Please reproduce the listing below word for word, keeping every line in its original order.

— start Data provided —

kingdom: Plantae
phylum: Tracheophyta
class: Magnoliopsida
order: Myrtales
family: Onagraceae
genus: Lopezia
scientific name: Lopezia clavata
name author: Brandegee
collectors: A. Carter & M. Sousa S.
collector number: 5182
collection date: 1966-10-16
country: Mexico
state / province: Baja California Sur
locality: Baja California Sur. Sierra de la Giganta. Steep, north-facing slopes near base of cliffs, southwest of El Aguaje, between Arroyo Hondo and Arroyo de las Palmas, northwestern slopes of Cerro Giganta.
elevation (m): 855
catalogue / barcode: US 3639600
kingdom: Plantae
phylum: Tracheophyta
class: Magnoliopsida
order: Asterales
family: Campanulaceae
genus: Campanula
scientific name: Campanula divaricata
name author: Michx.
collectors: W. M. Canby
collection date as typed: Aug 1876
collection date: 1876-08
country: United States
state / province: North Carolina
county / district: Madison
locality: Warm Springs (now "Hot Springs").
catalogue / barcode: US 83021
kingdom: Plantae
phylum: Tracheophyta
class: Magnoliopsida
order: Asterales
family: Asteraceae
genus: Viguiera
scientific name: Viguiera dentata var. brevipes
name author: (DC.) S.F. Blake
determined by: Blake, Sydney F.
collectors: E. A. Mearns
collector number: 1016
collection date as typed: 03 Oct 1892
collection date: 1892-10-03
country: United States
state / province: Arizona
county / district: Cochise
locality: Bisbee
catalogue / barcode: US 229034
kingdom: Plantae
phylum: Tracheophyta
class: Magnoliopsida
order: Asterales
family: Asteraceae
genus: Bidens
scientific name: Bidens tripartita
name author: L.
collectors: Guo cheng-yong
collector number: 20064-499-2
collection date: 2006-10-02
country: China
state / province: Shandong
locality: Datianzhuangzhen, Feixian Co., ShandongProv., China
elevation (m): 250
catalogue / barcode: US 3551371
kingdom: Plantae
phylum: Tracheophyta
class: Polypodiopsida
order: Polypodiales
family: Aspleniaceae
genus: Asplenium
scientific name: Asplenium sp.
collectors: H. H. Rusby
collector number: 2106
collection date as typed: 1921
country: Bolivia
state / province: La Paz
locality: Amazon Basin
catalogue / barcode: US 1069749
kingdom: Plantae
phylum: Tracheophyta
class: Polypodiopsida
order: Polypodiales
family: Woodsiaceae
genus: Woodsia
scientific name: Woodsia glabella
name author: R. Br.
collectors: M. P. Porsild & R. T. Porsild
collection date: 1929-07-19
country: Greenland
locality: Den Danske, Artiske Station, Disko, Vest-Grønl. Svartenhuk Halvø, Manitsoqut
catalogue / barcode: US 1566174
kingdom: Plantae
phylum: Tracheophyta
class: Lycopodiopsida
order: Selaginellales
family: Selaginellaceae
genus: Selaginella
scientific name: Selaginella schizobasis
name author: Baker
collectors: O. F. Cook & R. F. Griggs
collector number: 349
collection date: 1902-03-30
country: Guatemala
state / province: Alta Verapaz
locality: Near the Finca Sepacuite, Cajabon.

— end Data provided —

» Problem solution:
kingdom: Plantae
phylum: Tracheophyta
class: Magnoliopsida
order: Myrtales
family: Onagraceae
genus: Lopezia
scientific name: Lopezia clavata
name author: Brandegee
collectors: A. Carter & M. Sousa S.
collector number: 5182
collection date: 1966-10-16
country: Mexico
state / province: Baja California Sur
locality: Baja California Sur. Sierra de la Giganta. Steep, north-facing slopes near base of cliffs, southwest of El Aguaje, between Arroyo Hondo and Arroyo de las Palmas, northwestern slopes of Cerro Giganta.
elevation (m): 855
catalogue / barcode: US 3639600
kingdom: Plantae
phylum: Tracheophyta
class: Magnoliopsida
order: Asterales
family: Campanulaceae
genus: Campanula
scientific name: Campanula divaricata
name author: Michx.
collectors: W. M. Canby
collection date as typed: Aug 1876
collection date: 1876-08
country: United States
state / province: North Carolina
county / district: Madison
locality: Warm Springs (now "Hot Springs").
catalogue / barcode: US 83021
kingdom: Plantae
phylum: Tracheophyta
class: Magnoliopsida
order: Asterales
family: Asteraceae
genus: Viguiera
scientific name: Viguiera dentata var. brevipes
name author: (DC.) S.F. Blake
determined by: Blake, Sydney F.
collectors: E. A. Mearns
collector number: 1016
collection date as typed: 03 Oct 1892
collection date: 1892-10-03
country: United States
state / province: Arizona
county / district: Cochise
locality: Bisbee
catalogue / barcode: US 229034
kingdom: Plantae
phylum: Tracheophyta
class: Magnoliopsida
order: Asterales
family: Asteraceae
genus: Bidens
scientific name: Bidens tripartita
name author: L.
collectors: Guo cheng-yong
collector number: 20064-499-2
collection date: 2006-10-02
country: China
state / province: Shandong
locality: Datianzhuangzhen, Feixian Co., ShandongProv., China
elevation (m): 250
catalogue / barcode: US 3551371
kingdom: Plantae
phylum: Tracheophyta
class: Polypodiopsida
order: Polypodiales
family: Aspleniaceae
genus: Asplenium
scientific name: Asplenium sp.
collectors: H. H. Rusby
collector number: 2106
collection date as typed: 1921
country: Bolivia
state / province: La Paz
locality: Amazon Basin
catalogue / barcode: US 1069749
kingdom: Plantae
phylum: Tracheophyta
class: Polypodiopsida
order: Polypodiales
family: Woodsiaceae
genus: Woodsia
scientific name: Woodsia glabella
name author: R. Br.
collectors: M. P. Porsild & R. T. Porsild
collection date: 1929-07-19
country: Greenland
locality: Den Danske, Artiske Station, Disko, Vest-Grønl. Svartenhuk Halvø, Manitsoqut
catalogue / barcode: US 1566174
kingdom: Plantae
phylum: Tracheophyta
class: Lycopodiopsida
order: Selaginellales
family: Selaginellaceae
genus: Selaginella
scientific name: Selaginella schizobasis
name author: Baker
collectors: O. F. Cook & R. F. Griggs
collector number: 349
collection date: 1902-03-30
country: Guatemala
state / province: Alta Verapaz
locality: Near the Finca Sepacuite, Cajabon.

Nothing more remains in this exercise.